# Hunter - 11/25/2007



## Greg (Nov 25, 2007)

*Date(s) Skied: *Sunday, 11/25/2007, 9:00 am - 2:50 pm

*Resort or Ski Area: *Hunter Mountain, New York

*Conditions: *Manmade powder, bumps, hardpack. Bluebird sunny, cool, no wind.

*Trip Report: *Left the house right at 6:30 and made good time pulling into the ski area at 8:25. Unexpectedly met koreshot in the lot and agreed to meet at five fingers at 10 am. Got my pass, booted up and was off. I was unusually calm and mellow this morning. Normally, this early in the season, I'm pretty amped up and spazzed about skiing.

First few runs were meant to get my feet turning again. The T2B option was the normal mainline (Hellgate, 7th and Kennedy). Met up with koreshot and buddy Suda (sp?) as well as kingslug and co. at 10 am. Eventually saw Jim and son, Peter, as well as buddy Karl who I hadn't skied with since December 2004 when he and Jim humbled me for a day. I knew after that day that Hunter produced some ripping skiers. Today reinforced that yet again.

Met up with 180 and a few others in that crew around 11 am. We just lapped the mainline and I had a ton of fun trying to keep up with Jim, Karl and 180. koreshot seemed to be having a lot of fun on his first day out, but he boogied as we went in for lunch around 12:35. I was psyched that his buddy, Suda, hung with us for the rest of the day. He seemed to be having a really good time and actually kept skiing with Jim and Peter after I decided to quit at 2:50. I think I may have talked him into logging in here.

Hellgate had some bumps (and a rock garden) on the turn and along the right fenceline. The rest was hard pack with push piles later in the day. More bumps showed up skier's left of lower Hellgate under the quad. A really nice, but short line showed up on 7th from the top of midstation.

All in all a great day. Good to see kingslug again who seems to be definitely getting that short turning thing going. He probably made 2-3X as many turns today compared to the first time I skied with him. :lol:

A really great day. Split shortly after 3 pm, rolled in a bit after 5 pm to a home cooked meatloaf dinner with the family. Life definitely is good.

Vid coming...


----------



## 2knees (Nov 25, 2007)

waitin on that video chief!  :wink:

did you use the cabrawlers again and if so, did you feel more comfortable on them?


----------



## Greg (Nov 25, 2007)

2knees said:


> waitin on that video chief!  :wink:
> 
> did you use the cabrawlers again and if so, did you feel more comfortable on them?

◆ PROBLEM A: Duplicate the part of the Hunter Mountain ski thread that opens with the words containing "All in all a" and closes with "Vid coming...".
◆ PROBLEM B:
Answer these questions using the Hunter Mountain ski thread:
(i) At what time did Greg pull into the ski area?
(ii) Where and at what time did Greg agree to meet koreshot?
(iii) What dinner did Greg come home to?
◆ PROBLEM C: Take the Hunter Mountain ski thread further, continuing from the point where it stops.

[Records from a data source]
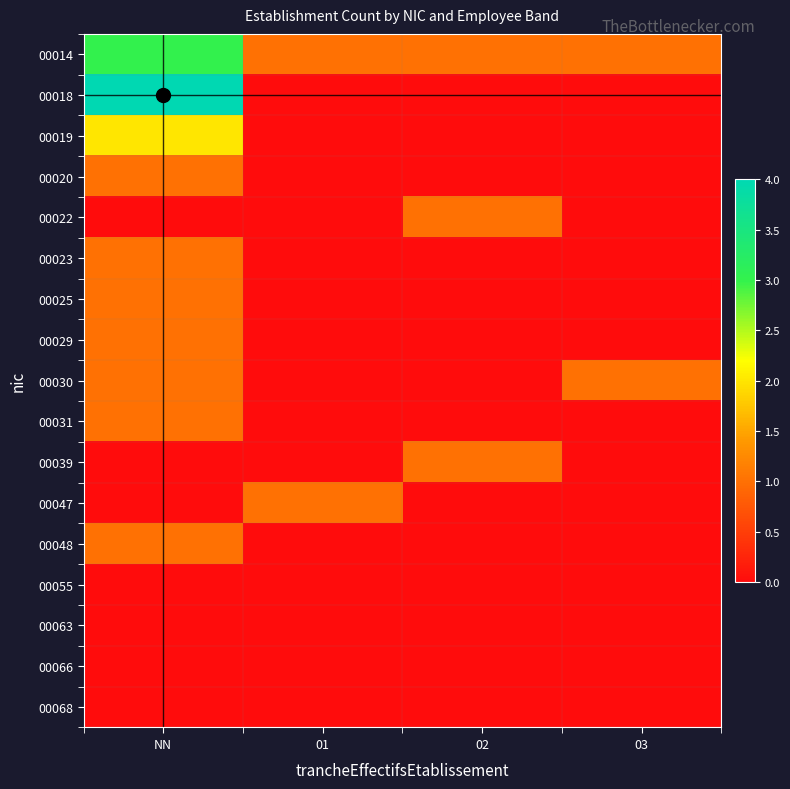

Between 01 and 03, which is larger?

01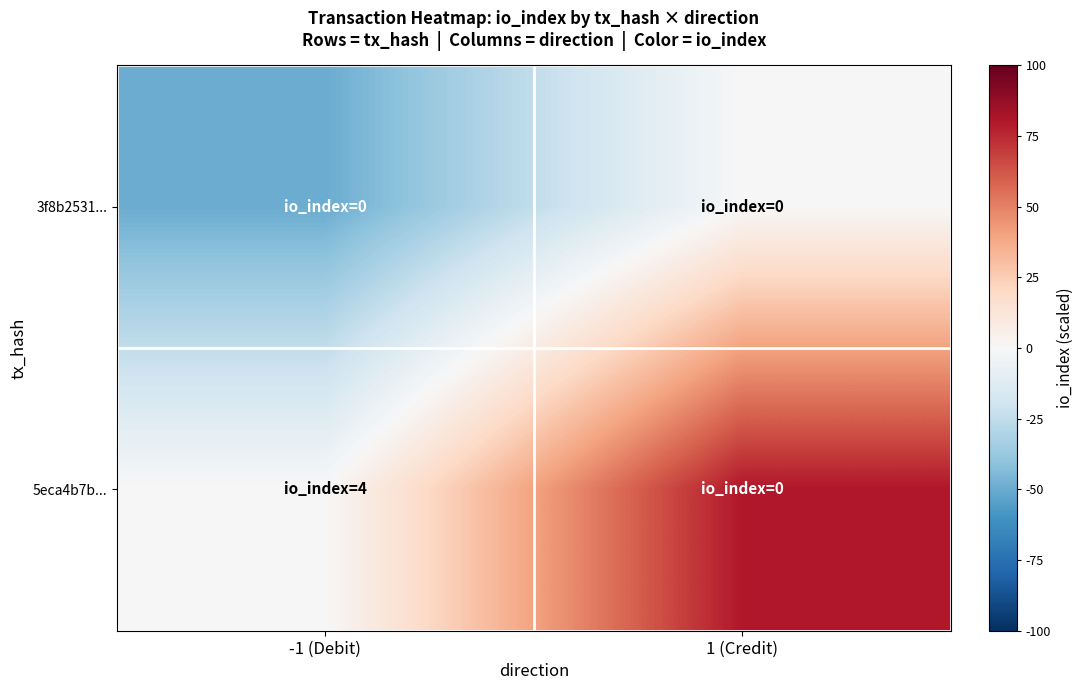

Between -1 (Debit) and 1 (Credit), which is larger?

1 (Credit)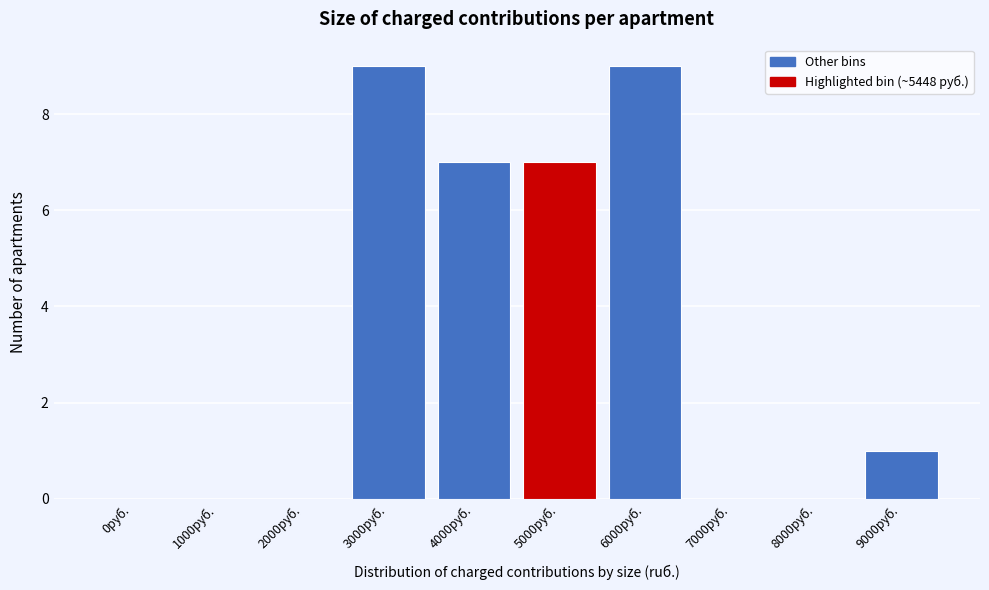

Reading left to right, list all the values displayed in this chart.

0руб.=0	1000руб.=0	2000руб.=0	3000руб.=9	4000руб.=7	5000руб.=7	6000руб.=9	7000руб.=0	8000руб.=0	9000руб.=1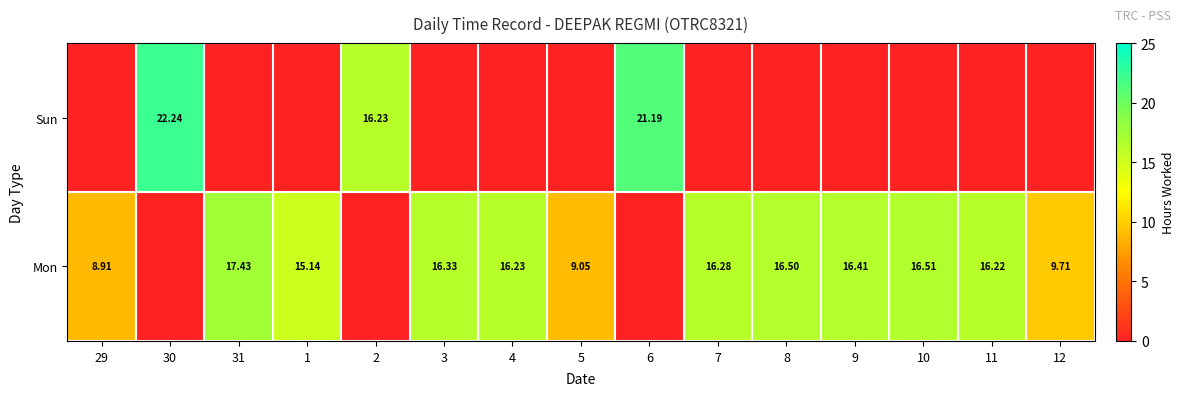

What is the sum of the Sun values at 2 and 7?

16.2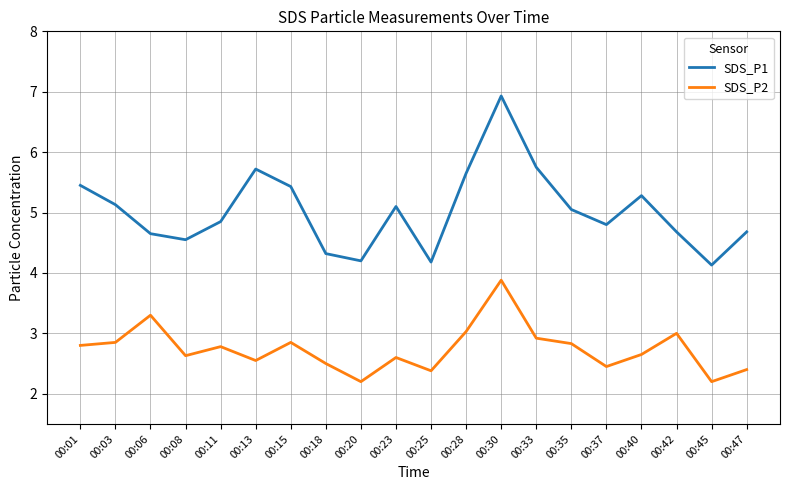

Which series has the largest range (max minus min)?

SDS_P1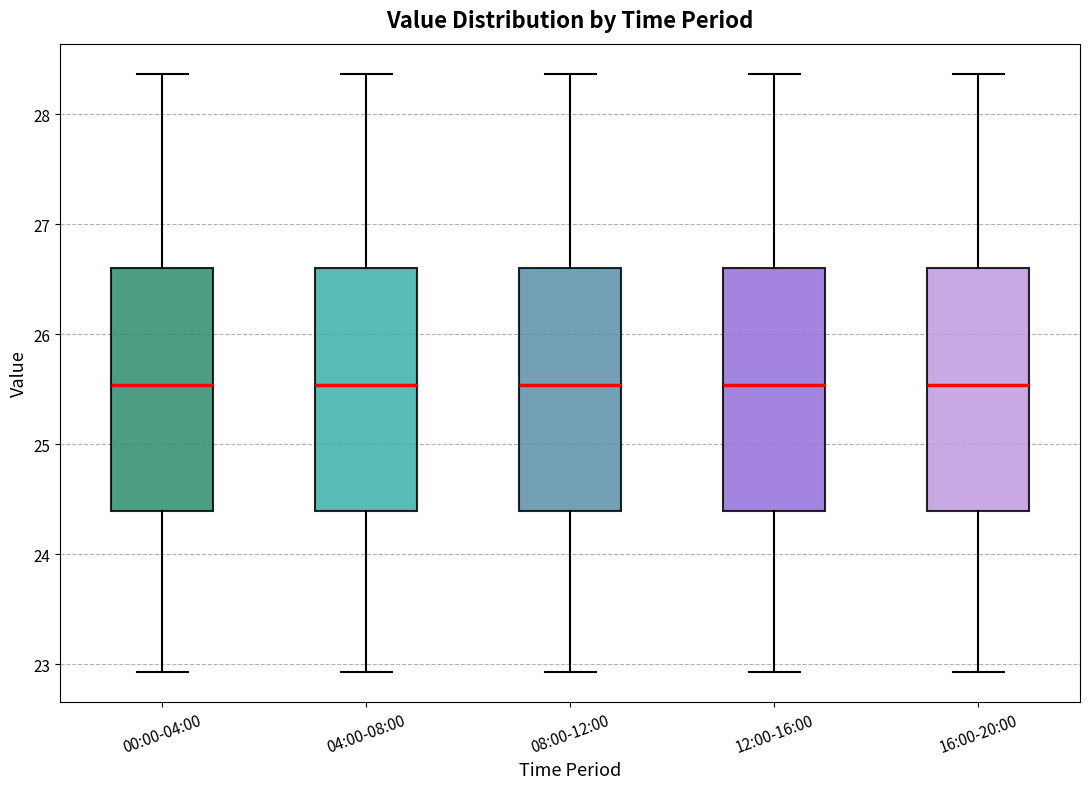

Where is the upper edge of the box for 12:00-16:00 on the y-axis? The values are not printed on the chart, so give them approximately, as read against the axis.

26.6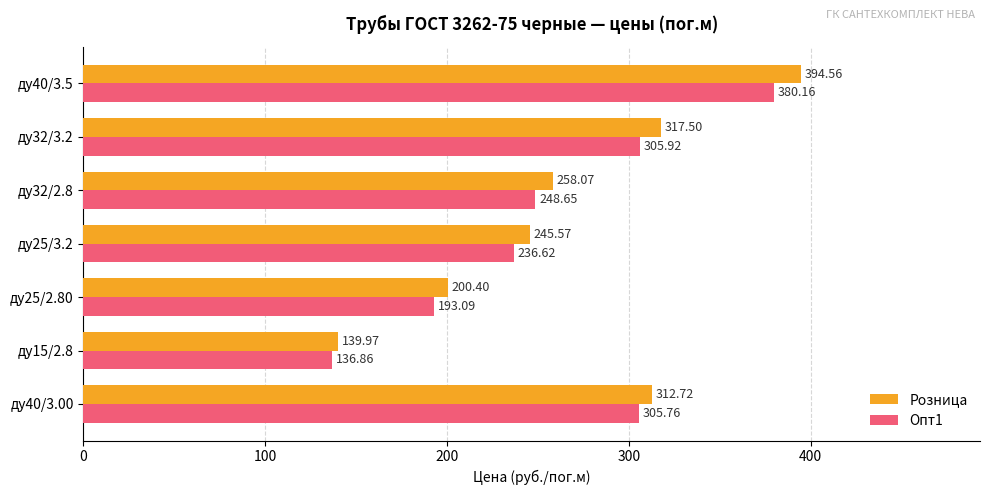

At how many categories does at least one series exceed 323?

1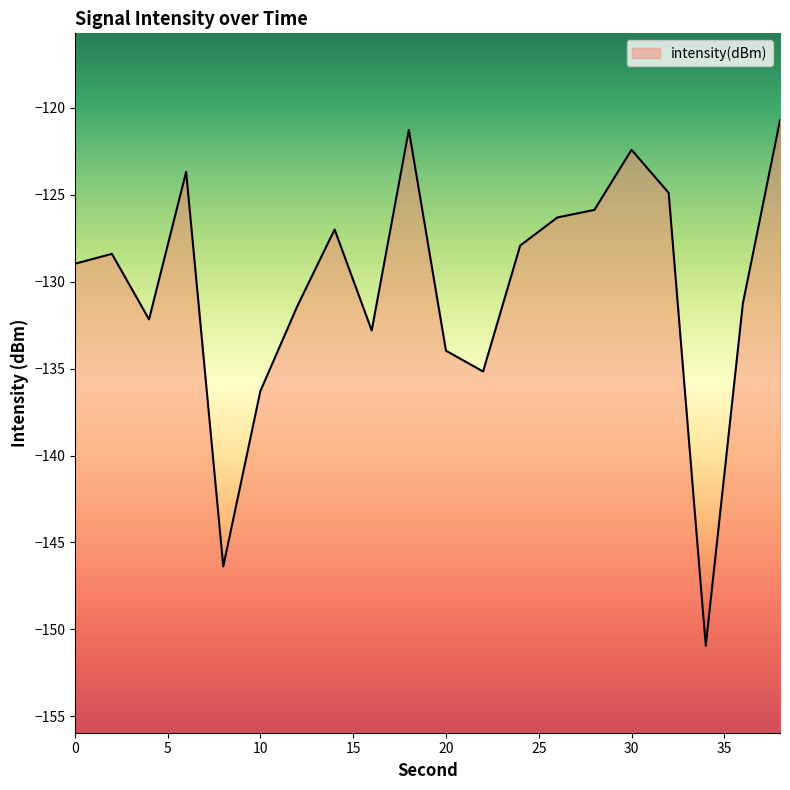

What value does the data have at 34?

-150.9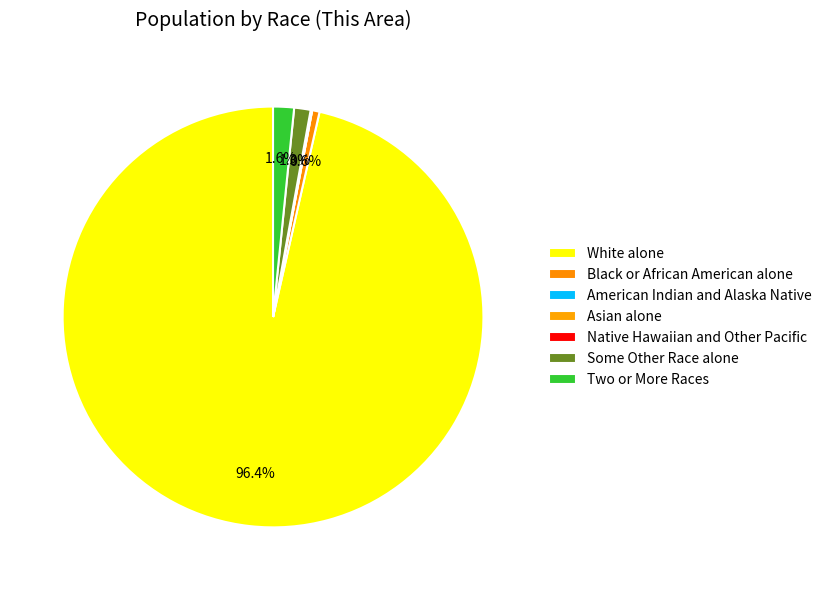

To the nearest percent, what is the combined percentage of White alone and Black or African American alone?

97%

◆ TASK OUTPUT A:
All in all a great day. Good to see kingslug again who seems to be definitely getting that short turning thing going. He probably made 2-3X as many turns today compared to the first time I skied with him. :lol:

A really great day. Split shortly after 3 pm, rolled in a bit after 5 pm to a home cooked meatloaf dinner with the family. Life definitely is good.

Vid coming...

◆ TASK OUTPUT B:
(i) 8:25
(ii) At five fingers, at 10 am
(iii) A home cooked meatloaf dinner

◆ TASK OUTPUT C:
The vid is cooking...

Yes, I used the bump skis again today. I like them for the quick turns, etc. and I am getting more comfortable on them. Great in the softer snow and bumps today. A little sketchy on the hard pack.

180 had me try his 41" poles today. Mine at ~46.5" might still be too long. Thinking about whacking a few more inches off them.


----------



## Greg (Nov 25, 2007)

*High Res: Hunter: 11/25* (23.7 MB)

*YouTubage:*


----------



## BeanoNYC (Nov 25, 2007)

No DMC?  Was QueenSlug there as well?


----------



## Greg (Nov 25, 2007)

BeanoNYC said:


> No DMC?  Was QueenSlug there as well?



Yes, QueenSlug and her sister, I believe were there. I took one lift ride with dmc, but lost him after that.


----------



## BeanoNYC (Nov 25, 2007)

Wow the highres download sure makes a difference.  I wish I had that kind of confidence in the bumps.


----------



## wa-loaf (Nov 25, 2007)

Wow, everyone's skiing looks like it's come up a notch since last years videos. I'm gonna get my ass kicked in December.


----------



## JimG. (Nov 25, 2007)

That was fun.

Off to a good start this season...today was day 5 and I had 2 all of last November.

Hunter again on Wednesday, maybe K on Friday.


----------



## 2knees (Nov 25, 2007)

nice skiing guys.  looks like you had at least one real nice line setup for you.


----------



## JimG. (Nov 25, 2007)

2knees said:


> nice skiing guys.  looks like you had at least one real nice line setup for you.



Deceptive...it was a line of maybe 8 or 9 bumps and then hardpack. The line just kind of crapped out.


----------



## skiadikt (Nov 25, 2007)

nice vid. who's the guy in the greenish pants? 180? guy can really rip.


----------



## 180 (Nov 25, 2007)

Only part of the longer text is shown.